The HART Foundation recently approved a standard for wireless HART, and one of the benefits for end users is the ability to “access stranded diagnostics.” If you’re like me and like the majority of end users, per recent trade press surveys, you have a significant number of intelligent devices from which diagnostics are accessible only when a handheld device is attached, if at all. Now, by installing an antenna on a HART-capable transmitter, you can view and record these on your asset management system.

It’s 2009 budget time, so if you have an initiative to use diagnostics and do more predictive maintenance, now is the time to complete a budgetary estimate. While most of the plant where I work is integrated with Foundation fieldbus, I have a not-insignificant number of 4-20 mA HART-smart devices, the majority of which are connected directly to our Triconex ESD system. I have about 100 such instruments with stranded diagnostics, and I want to start monitoring them.

This solution needs to be cheap. While the data is interesting, we thankfully haven’t been plagued by a lot of spurious instrument trips or any failures to trip due to a sick device, for which timely diagnostics might have saved the day. The only spurious trips have been due to lightning strikes, where the HART-smart temperature transmitters went dutifully to their NAMUR-standard upscale limit, while the rest of the electronics recovered from the jolt. Maybe diagnostics would have helped with the forensics in these situations to figure out how the process died, but perhaps only if the asset management system was polling the device at the time of the fault. Our HART devices have been impeccable otherwise. Most are of the same vintage as the plant, eight years and counting, so deriving a payoff will be tough.

If, on the other hand, you have a lot of control valves with HART-smart positioners, you probably can generate some better payback numbers. Users calculate this benefit by claiming that the number of control valves pulled for repair will be greatly reduced, spare parts will be reduced and plant productivity will improve. Only valves flagged for repair by diagnostics will be pulled, early warning allows for just-in-time part orders, and faulty valves are detected sooner.

The installation effort consists of installing a radio-plus-antenna package in the unused conduit connection of the HART device. After obtaining the necessary permits, the installer would coordinate with operations to take the device out of service—place loop in manual or bypass the associated shutdown, open the transmitter enclosure and connect the radio/antenna wires in parallel with the signal wiring, just as one would hook up a HART-capable communicator. The protocol is designed to be plug-and-play, so the instrument will in theory start sending data to a nearby gathering point.

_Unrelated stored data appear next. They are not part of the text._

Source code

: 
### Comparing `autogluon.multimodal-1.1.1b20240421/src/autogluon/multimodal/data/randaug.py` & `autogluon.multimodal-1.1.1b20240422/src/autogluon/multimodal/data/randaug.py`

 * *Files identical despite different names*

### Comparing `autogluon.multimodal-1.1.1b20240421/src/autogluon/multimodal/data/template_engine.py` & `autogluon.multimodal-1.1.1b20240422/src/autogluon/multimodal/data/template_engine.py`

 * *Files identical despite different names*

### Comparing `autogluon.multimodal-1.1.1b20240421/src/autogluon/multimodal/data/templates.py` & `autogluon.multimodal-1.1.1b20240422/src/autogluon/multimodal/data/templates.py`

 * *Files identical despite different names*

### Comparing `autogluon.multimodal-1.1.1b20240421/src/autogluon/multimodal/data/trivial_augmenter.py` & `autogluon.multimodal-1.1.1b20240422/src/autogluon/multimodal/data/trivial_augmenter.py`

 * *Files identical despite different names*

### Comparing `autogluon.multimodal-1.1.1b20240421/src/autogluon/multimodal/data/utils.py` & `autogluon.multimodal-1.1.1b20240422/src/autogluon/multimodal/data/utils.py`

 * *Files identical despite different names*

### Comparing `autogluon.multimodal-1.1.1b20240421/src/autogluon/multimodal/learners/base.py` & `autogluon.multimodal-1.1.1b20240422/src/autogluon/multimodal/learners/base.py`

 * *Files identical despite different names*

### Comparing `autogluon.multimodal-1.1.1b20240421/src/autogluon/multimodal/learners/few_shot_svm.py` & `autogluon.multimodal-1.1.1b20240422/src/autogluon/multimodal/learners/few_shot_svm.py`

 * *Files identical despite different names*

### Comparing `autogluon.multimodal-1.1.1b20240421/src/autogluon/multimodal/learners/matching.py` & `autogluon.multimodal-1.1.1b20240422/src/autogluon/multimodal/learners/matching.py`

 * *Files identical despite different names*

I’d do this about 100 times, and all my stranded diagnostics will show up in my asset management software. What, then, is the cost per point?

The radio and antenna combos look like they will be available from multiple vendors. I would caution those whose instruments are in hazardous areas to consult with the instrument OEM about adding the antenna. Some are going to show up with integral seals that preserve, for example, a NEMA 7 rating.

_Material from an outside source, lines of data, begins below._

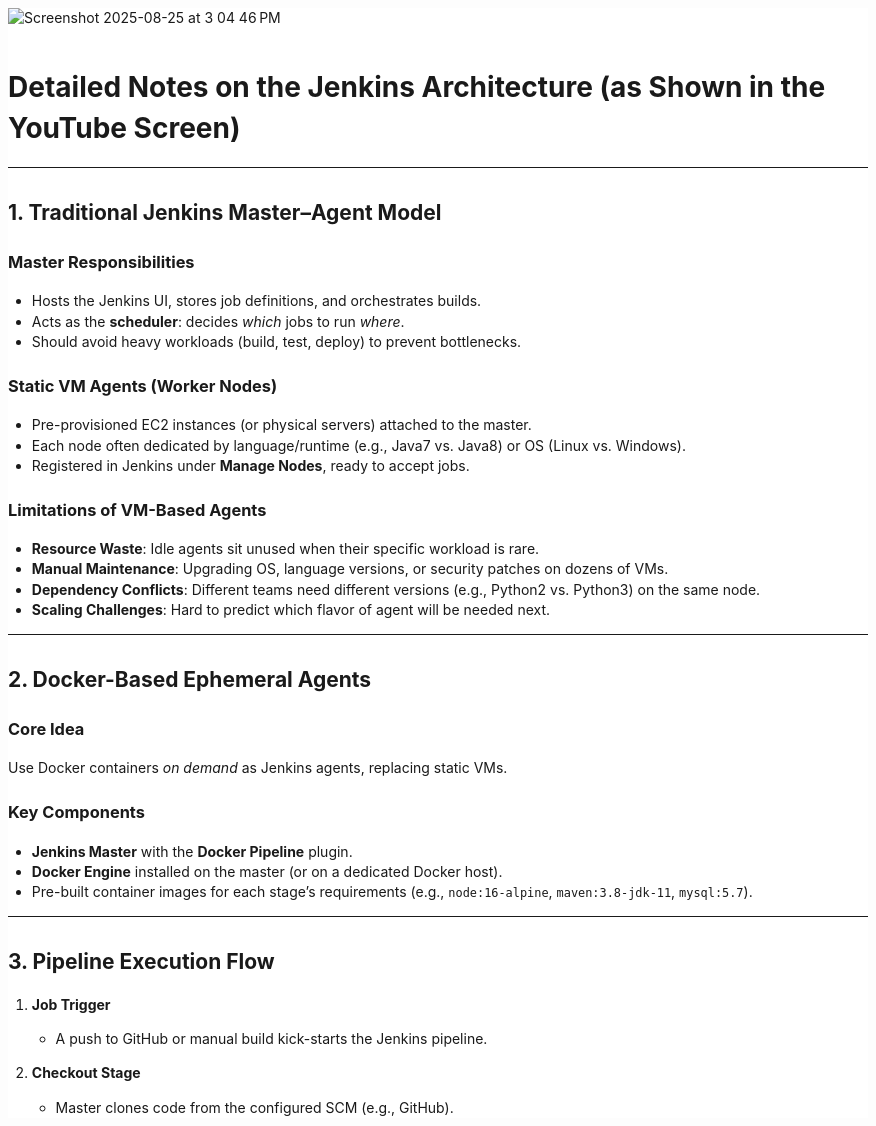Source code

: <img width="1470" height="956" alt="Screenshot 2025-08-25 at 3 04 46 PM" src="https://github.com/user-attachments/assets/0b00d969-22e9-41be-9530-93b9d2c8964c" />


# Detailed Notes on the Jenkins Architecture (as Shown in the YouTube Screen)

---

## 1. Traditional Jenkins Master–Agent Model

### Master Responsibilities  
- Hosts the Jenkins UI, stores job definitions, and orchestrates builds.  
- Acts as the **scheduler**: decides _which_ jobs to run _where_.  
- Should avoid heavy workloads (build, test, deploy) to prevent bottlenecks.

### Static VM Agents (Worker Nodes)  
- Pre-provisioned EC2 instances (or physical servers) attached to the master.  
- Each node often dedicated by language/runtime (e.g., Java7 vs. Java8) or OS (Linux vs. Windows).  
- Registered in Jenkins under **Manage Nodes**, ready to accept jobs.

### Limitations of VM-Based Agents  
- **Resource Waste**: Idle agents sit unused when their specific workload is rare.  
- **Manual Maintenance**: Upgrading OS, language versions, or security patches on dozens of VMs.  
- **Dependency Conflicts**: Different teams need different versions (e.g., Python2 vs. Python3) on the same node.  
- **Scaling Challenges**: Hard to predict which flavor of agent will be needed next.

---

## 2. Docker-Based Ephemeral Agents

### Core Idea  
Use Docker containers _on demand_ as Jenkins agents, replacing static VMs.

### Key Components  
- **Jenkins Master** with the **Docker Pipeline** plugin.  
- **Docker Engine** installed on the master (or on a dedicated Docker host).  
- Pre-built container images for each stage’s requirements (e.g., `node:16-alpine`, `maven:3.8-jdk-11`, `mysql:5.7`).

---

## 3. Pipeline Execution Flow

1. **Job Trigger**  
   - A push to GitHub or manual build kick-starts the Jenkins pipeline.

2. **Checkout Stage**  
   - Master clones code from the configured SCM (e.g., GitHub).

The other end of the pair that’s landed in the transmitter ends up in the control house. What about the old-school method for extracting HART diagnostics, the HART mux? My asset management solution provider sells a 32-point version for roughly $1,500 each. For 100 transmitters, I’d have about $6,000 invested in hardware. The installation effort would be similar: lift each pair once while co-terminating the wires leading to the mux. The risks arguably could be greater. What happens if the tech gets on the wrong wire? What if something gets shorted out? If one is nervous about such activity, it might be deferred to a shutdown.

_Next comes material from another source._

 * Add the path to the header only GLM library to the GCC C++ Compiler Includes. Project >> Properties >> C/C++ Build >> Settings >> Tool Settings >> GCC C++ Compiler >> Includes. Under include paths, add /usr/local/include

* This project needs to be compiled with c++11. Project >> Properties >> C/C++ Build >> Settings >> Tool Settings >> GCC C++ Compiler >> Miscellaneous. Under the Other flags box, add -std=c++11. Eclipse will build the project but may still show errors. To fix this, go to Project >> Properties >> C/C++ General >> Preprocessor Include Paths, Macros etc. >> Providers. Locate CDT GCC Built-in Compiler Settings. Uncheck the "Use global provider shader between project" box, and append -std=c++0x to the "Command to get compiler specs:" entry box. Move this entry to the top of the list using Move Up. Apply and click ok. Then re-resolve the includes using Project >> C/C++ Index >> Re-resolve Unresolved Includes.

If I add a premium of $40 per pair for wire and incidentals, will a wireless solution be able to compete at $100 per device? Having a wireless infrastructure in place to support future “pure wireless” devices can be claimed as another benefit that won’t be there for the old-school practitioners. But if you budget for a wireless solution, it appears you will have plenty of money to get it done the old way.

John Rezabek is a process control specialist at ISP in Lima, Ohio.